Figure 1-4: Using a transistor for amplitude modulation.
Figure 1-5: How the carrier wave and the audio signal are combined to produce an AM waveform.
Finding out about FM Radio
The AM radio system that we describe in the preceding section is relatively simple but has several weaknesses. The main drawback is that getting an AM radio receiver to distinguish between a signal broadcast by a radio transmitter and spurious signals at the same frequency (generated by other sources) is difficult, if not impossible.
The most obvious example is lightning. When lightning strikes, it generates a brief but powerful burst of electromagnetic radiation with a very large spectrum of frequencies. The noise generated by a lightning strike includes just about the entire range of frequencies used by AM radio. If you’re listening to an AM radio station when the lightning strikes, the sudden burst of radio energy on the frequency you’re listening to is interpreted as sound. Thus, when lightning strikes, you can hear a crackle on the radio.
Signals that interfere with an intentional broadcast are called static, which is the main drawback of AM radio. To counteract it, a better method of superimposing information on a radio wave, called frequency modulation (FM), was developed in 1933. (See the sidebar ‘The tragic genius behind FM radio’ for the fascinating and sad story about the inventor of FM radio.)
In FM, the intensity of the carrier wave isn’t varied. Instead, the exact frequency of the carrier wave is varied in sync with the audio signal. When the audio signal is higher, the frequency of the broadcast signal goes up a little. When the audio signal is lower, the frequency slows down a bit.
Figure 1-6 shows how this variation appears in a graph:
At the top of the figure is the carrier wave that clocks the specific frequency of the broadcast station.
In the middle is the audio signal that’s to be superimposed on the carrier wave.
At the bottom is the resulting modulated signal.
Figure 1-6: How the carrier wave and the audio signal are combined to produce an FM waveform.
The frequency variations in a frequency-modulated signal are all within a small proportion of the carrier-wave frequency.
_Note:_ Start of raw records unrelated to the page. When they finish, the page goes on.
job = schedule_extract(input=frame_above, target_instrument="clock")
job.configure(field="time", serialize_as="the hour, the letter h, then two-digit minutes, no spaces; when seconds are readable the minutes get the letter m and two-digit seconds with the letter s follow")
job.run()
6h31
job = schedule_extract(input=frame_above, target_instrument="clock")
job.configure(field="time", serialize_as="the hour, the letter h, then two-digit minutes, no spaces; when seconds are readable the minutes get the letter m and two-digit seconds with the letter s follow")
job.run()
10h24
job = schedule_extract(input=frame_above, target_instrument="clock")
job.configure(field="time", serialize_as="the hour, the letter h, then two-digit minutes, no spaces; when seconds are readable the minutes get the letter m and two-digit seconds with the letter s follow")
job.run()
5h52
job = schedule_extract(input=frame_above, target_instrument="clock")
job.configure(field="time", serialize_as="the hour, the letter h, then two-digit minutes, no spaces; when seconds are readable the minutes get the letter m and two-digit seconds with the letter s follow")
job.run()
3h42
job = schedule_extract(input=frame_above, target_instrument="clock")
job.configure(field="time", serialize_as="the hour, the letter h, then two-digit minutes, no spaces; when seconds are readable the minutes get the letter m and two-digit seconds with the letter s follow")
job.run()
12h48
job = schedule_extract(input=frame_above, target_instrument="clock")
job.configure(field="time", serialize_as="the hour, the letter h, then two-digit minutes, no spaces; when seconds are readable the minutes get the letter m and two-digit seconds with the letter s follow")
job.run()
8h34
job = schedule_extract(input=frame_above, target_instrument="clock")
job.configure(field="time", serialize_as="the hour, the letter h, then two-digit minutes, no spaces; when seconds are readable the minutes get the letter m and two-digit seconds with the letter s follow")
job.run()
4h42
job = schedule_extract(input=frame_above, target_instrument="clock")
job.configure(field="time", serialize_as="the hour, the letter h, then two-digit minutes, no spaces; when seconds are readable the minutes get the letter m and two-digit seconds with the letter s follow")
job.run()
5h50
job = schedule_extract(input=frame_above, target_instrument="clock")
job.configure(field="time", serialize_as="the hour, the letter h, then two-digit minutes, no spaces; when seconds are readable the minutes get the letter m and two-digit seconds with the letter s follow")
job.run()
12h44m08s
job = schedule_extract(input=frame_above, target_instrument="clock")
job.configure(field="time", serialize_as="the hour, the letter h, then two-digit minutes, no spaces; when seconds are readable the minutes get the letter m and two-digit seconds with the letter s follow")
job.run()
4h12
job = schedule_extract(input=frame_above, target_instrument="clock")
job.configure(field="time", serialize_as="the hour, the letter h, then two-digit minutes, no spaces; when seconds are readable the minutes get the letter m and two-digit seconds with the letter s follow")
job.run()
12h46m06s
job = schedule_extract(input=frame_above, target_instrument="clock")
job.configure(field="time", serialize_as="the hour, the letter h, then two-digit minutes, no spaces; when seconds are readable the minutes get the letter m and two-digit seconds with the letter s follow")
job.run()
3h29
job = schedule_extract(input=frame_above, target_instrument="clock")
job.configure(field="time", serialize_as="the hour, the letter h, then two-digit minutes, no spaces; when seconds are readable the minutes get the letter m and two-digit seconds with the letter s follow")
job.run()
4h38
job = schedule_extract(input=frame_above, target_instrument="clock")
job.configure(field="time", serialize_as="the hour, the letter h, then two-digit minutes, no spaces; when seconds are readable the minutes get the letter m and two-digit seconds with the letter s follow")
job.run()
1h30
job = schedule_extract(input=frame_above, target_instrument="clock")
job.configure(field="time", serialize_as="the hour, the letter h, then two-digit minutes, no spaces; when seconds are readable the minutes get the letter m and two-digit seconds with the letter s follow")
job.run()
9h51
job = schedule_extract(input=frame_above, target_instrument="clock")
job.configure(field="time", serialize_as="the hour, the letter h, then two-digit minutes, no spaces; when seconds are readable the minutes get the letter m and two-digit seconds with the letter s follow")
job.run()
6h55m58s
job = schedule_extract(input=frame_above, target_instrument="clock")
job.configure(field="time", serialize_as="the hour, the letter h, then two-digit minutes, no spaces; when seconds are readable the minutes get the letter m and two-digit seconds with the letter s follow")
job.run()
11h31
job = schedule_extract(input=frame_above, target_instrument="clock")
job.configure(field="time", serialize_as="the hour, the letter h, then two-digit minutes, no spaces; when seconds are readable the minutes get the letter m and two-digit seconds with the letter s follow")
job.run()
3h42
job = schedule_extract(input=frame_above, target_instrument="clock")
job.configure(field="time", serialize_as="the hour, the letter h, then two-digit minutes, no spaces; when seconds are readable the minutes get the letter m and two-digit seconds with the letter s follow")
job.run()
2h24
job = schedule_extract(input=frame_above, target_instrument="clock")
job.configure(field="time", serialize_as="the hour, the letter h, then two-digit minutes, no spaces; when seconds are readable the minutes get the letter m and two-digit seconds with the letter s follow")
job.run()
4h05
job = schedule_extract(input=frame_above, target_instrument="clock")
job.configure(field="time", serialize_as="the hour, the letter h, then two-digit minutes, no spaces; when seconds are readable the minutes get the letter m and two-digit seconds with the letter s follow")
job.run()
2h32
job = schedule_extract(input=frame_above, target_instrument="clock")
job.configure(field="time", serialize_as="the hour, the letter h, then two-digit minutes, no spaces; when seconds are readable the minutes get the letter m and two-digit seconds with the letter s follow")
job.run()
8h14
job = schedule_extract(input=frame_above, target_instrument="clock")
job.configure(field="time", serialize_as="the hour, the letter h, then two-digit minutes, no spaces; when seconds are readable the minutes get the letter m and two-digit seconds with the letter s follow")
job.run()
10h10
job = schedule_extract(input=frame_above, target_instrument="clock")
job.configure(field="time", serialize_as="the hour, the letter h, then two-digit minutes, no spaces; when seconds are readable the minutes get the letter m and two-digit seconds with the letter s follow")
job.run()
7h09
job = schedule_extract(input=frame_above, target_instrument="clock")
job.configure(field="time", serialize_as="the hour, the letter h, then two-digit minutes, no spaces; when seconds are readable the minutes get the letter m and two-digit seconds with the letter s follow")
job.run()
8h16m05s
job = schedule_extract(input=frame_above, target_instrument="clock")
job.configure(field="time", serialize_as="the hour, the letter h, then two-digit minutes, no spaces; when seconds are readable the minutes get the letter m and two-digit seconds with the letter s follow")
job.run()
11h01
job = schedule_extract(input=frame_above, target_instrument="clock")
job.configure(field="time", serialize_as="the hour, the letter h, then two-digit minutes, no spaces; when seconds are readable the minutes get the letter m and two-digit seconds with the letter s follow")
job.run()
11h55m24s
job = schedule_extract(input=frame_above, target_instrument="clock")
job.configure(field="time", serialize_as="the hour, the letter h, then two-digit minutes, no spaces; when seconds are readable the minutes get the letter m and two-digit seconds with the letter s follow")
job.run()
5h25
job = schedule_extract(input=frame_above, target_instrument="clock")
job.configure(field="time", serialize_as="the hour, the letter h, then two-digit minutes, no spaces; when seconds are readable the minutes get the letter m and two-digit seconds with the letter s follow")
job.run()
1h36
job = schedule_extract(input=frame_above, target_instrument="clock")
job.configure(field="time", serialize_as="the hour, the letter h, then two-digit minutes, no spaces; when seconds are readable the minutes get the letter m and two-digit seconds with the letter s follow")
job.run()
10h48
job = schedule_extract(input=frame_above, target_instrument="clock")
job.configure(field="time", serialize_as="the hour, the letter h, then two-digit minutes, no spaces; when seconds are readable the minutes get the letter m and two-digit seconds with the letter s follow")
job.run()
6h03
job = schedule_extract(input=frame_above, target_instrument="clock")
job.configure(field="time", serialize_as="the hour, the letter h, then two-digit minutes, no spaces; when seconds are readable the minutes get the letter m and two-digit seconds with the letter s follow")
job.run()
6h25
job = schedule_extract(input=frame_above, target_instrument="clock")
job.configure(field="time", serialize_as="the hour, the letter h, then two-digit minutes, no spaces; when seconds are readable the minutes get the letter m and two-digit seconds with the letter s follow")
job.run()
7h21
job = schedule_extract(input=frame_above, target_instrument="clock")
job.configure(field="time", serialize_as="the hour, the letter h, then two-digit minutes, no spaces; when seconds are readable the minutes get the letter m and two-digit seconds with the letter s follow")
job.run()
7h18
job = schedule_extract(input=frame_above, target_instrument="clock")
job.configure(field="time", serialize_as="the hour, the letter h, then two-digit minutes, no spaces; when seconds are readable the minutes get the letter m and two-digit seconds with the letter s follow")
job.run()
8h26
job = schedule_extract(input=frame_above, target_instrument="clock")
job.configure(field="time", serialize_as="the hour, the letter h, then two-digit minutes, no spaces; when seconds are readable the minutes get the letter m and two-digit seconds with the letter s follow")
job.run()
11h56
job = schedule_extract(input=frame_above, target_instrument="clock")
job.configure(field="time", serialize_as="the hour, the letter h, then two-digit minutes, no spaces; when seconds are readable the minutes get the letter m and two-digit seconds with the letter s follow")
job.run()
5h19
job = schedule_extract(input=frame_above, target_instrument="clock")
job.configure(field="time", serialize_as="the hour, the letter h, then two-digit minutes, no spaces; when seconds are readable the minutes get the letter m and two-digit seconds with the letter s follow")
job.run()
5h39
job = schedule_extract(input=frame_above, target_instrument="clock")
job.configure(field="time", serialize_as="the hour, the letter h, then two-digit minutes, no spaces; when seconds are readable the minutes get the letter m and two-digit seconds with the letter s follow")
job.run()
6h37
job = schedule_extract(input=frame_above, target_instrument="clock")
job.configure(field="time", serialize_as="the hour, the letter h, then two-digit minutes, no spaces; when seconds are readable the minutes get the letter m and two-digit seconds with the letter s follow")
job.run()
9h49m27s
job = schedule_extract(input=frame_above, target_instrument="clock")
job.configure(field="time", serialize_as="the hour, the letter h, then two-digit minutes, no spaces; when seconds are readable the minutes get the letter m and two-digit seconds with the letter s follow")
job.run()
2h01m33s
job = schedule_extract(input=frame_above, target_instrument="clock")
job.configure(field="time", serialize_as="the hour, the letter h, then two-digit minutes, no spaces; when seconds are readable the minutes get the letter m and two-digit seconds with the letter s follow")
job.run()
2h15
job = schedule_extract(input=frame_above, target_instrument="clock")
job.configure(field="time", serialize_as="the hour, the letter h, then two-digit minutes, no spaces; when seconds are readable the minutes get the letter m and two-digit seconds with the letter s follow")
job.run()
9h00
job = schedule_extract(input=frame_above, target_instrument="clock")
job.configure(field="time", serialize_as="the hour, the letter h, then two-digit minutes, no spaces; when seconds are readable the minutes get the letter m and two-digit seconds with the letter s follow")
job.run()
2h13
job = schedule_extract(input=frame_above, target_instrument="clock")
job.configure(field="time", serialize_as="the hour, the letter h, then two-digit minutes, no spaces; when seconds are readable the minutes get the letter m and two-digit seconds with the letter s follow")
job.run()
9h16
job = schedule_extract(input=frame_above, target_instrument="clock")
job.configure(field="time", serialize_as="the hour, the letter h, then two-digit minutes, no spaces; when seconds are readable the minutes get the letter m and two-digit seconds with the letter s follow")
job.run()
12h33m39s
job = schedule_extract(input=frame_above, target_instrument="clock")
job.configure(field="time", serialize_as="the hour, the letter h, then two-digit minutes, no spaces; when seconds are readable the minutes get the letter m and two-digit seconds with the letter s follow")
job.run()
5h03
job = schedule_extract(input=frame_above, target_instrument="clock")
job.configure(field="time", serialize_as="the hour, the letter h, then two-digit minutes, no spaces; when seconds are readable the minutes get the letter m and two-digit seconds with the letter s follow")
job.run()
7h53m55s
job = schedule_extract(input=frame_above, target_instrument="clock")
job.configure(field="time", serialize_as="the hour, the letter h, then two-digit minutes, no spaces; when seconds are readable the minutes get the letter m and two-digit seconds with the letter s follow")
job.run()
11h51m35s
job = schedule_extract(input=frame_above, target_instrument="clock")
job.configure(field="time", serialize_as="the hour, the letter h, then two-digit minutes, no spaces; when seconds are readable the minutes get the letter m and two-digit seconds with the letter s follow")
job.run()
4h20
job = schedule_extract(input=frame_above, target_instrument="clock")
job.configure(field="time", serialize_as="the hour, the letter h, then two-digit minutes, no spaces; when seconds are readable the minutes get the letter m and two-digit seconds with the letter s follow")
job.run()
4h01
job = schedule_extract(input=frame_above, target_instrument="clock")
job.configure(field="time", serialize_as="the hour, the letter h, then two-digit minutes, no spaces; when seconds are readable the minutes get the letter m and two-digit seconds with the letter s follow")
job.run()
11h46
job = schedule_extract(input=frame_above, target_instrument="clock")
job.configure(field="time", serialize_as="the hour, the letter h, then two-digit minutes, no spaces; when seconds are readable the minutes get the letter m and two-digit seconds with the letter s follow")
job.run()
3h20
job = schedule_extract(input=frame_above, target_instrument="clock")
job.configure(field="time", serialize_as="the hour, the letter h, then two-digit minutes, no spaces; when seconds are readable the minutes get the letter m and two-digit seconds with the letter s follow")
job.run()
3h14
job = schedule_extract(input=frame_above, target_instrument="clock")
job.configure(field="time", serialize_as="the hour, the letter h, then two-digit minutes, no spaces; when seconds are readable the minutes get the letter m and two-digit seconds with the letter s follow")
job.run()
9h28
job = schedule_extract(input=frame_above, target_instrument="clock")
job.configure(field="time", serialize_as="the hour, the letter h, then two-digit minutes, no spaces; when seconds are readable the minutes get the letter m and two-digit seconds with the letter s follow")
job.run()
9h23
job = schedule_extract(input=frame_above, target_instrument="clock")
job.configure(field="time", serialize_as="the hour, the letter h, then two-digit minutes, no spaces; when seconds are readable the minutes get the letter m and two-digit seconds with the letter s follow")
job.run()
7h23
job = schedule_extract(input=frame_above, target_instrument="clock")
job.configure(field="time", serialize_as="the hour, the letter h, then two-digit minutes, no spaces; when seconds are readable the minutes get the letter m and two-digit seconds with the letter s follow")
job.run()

Typically, the frequency stays within 100 kHz of the base frequency.
FM modulators usually employ a type of electronic component called a varactor, which is a type of diode that has an unusual characteristic: it has capacitance like a capacitor, and its capacitance increases when voltage is applied across the diode. In essence, a varactor is a voltage-controlled variable capacitor.
The schematic symbol for a varactor, shown in the margin, looks like a cross between a diode and a capacitor.
You can use varactors in oscillator circuits to create an oscillator that vibrates faster when voltage increases. This ability makes them ideal as FM radio modulators. As the voltage of the audio input increases, the capacitance of the varactor increases and thus the frequency of the oscillator increases. When the voltage decreases, the capacitance of the varactor decreases and so does the oscillator’s frequency. Figure 1-7 shows a sample of an FM modulator circuit that uses a varactor.
Figure 1-7: An FM modulator circuit that uses a varactor.